Some weeks ago, I was in southern Portugal where I visited Cabo São Vicente, a headland in the Algarve and also the south-westernmost point of Portugal and of mainland Europe. There is a lighthouse, a restaurant and a shop where you can buy a souvenir to remind you of your visit to this remarkable point on the rocks, high above the waves of the Atlantic Ocean.
While I was standing there, I looked at the horizon and thought about the seafarers in the old days who set sail, without knowing if they would ever return to their homes and families. Some of the crew members were even afraid they would fall off the Earth because they didn’t believe it was round.
Henry the Navigator
In Sagres, a few miles to the east, you can visit the remains of the castle of Henry the Navigator. This Portuguese prince, who lived from 1394 until 1460, was a central figure in the early days of the Portuguese Empire. In 15th-century Europe, he was the driving force behind maritime discoveries and expansion. Through his administrative direction, he is regarded as the main initiator of what came to be known as the Age of Discovery.
Henry is regarded as the patron of Portuguese exploration and he was responsible for its early development and that of maritime trade with other continents through the systematic discovery of Western Africa, the islands of the Atlantic Ocean, and the search for new shipping routes. Although Henry was the initiator of many expeditions, he didn’t take part in any himself.
Chart Safe Routes Through Arctic Waters
In those bygone days, seafarers explored many, until then unknown, coasts, and they saw people, animals, trees, and landscapes they had never seen before. Now, more than five centuries later, a lot has changed for the modern explorer in the fields of safety and maneuverability of ships, the aids to navigation, the equipment used and the communication facilities.

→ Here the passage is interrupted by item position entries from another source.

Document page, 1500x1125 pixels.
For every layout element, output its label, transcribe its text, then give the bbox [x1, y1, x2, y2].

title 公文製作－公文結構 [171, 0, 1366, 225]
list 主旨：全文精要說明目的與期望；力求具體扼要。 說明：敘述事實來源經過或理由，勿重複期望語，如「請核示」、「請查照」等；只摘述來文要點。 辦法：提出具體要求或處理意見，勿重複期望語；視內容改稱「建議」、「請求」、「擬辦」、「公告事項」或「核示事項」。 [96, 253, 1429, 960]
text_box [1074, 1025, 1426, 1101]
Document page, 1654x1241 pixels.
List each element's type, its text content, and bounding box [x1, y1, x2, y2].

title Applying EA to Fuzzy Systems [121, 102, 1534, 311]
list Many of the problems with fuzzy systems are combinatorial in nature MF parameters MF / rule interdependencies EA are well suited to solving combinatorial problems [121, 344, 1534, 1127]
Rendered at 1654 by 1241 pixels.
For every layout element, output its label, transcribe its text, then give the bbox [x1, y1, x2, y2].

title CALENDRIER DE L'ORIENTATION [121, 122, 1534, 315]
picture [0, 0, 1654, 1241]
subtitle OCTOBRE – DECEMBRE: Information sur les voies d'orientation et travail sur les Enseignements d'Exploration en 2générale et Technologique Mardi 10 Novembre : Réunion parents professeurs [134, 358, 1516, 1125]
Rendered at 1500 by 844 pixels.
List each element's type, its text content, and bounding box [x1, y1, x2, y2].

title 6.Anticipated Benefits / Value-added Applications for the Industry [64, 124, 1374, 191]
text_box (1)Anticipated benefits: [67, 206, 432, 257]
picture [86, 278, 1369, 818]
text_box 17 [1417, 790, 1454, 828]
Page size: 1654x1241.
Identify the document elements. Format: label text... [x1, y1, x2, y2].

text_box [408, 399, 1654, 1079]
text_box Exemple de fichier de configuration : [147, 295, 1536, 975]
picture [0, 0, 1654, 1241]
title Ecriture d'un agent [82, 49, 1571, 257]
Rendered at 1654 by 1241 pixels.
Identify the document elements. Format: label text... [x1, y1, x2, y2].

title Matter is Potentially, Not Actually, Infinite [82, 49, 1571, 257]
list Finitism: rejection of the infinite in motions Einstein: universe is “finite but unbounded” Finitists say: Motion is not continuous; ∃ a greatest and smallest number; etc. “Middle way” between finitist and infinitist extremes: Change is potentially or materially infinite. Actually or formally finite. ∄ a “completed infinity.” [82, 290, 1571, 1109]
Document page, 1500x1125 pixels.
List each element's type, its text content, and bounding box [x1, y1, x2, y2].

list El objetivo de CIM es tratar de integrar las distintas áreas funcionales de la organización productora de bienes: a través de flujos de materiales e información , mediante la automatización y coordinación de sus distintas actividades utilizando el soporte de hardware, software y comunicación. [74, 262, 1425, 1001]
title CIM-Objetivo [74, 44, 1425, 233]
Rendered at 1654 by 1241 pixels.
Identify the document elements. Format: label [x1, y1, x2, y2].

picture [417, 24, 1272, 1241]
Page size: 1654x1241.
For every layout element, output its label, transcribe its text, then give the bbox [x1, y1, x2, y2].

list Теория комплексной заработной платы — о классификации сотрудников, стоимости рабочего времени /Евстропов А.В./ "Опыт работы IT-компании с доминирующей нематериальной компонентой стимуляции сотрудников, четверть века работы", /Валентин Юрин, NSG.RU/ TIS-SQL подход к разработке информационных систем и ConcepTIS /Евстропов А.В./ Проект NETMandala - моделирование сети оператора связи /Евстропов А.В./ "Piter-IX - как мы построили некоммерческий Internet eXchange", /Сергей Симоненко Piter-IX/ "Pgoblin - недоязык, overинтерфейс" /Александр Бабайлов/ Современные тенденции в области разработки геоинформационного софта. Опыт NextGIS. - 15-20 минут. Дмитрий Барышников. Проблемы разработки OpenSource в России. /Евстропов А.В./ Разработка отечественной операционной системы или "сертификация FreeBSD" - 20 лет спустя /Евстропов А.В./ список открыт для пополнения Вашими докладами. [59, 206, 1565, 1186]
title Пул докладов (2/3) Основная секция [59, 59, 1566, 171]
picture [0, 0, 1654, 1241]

In our present-day world, things are developing rapidly. Due to climate change and the melting ice, we are having to chart safe routes through Arctic waters, rising sea levels are changing coastlines and 70% of the world’s oceans still need to be mapped.
I mused about all this while standing on the rocks, watching the sun disappearing behind the horizon, and listening to the roaring waves. More than five hundred years later, there is still so much we don’t know.